The Japanese Beetle and other bugs can be a problem as well. We need to use pesticides in our farming operation to control these along with mildew and weeds. Many applications are organic, but because a few are not, certified organic grape growing is nearly impossible in the Mid-Atlantic region. Timing on this part of the process is vital to chemical effectiveness and usage. Spray when the bugs will best be effected by the application. Know what the problem is beforehand. Continue to monitor your crops in order to be successful.

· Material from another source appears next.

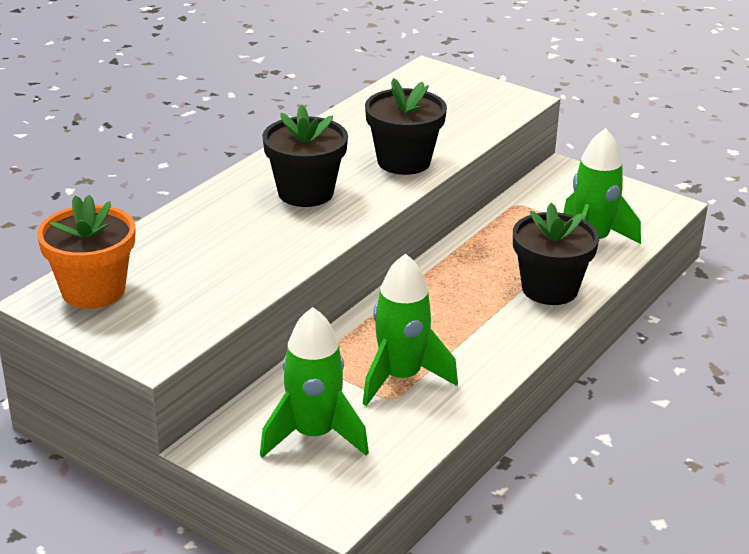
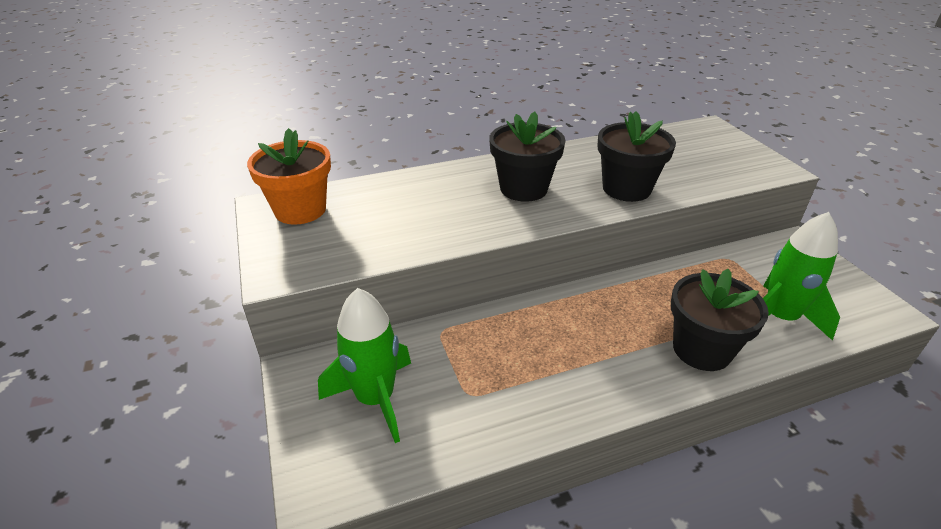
camera: 35 degrees right, 5 degrees up
(401, 377) = (494, 378): green rocket -> none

Farming is one of our oldest professions. Generations ago, a major portion of our population farmed. With technology, much more can be produced from the land with fewer hands. However, the farmer has had to learn a lot more over the years in order to be effective with that technology. We only get one growing season per year, so a mistake in timing can be quite costly. I finally understand the phrase “make hay while the sun shines.” Make the most of every day and catch your breath when you get the chance.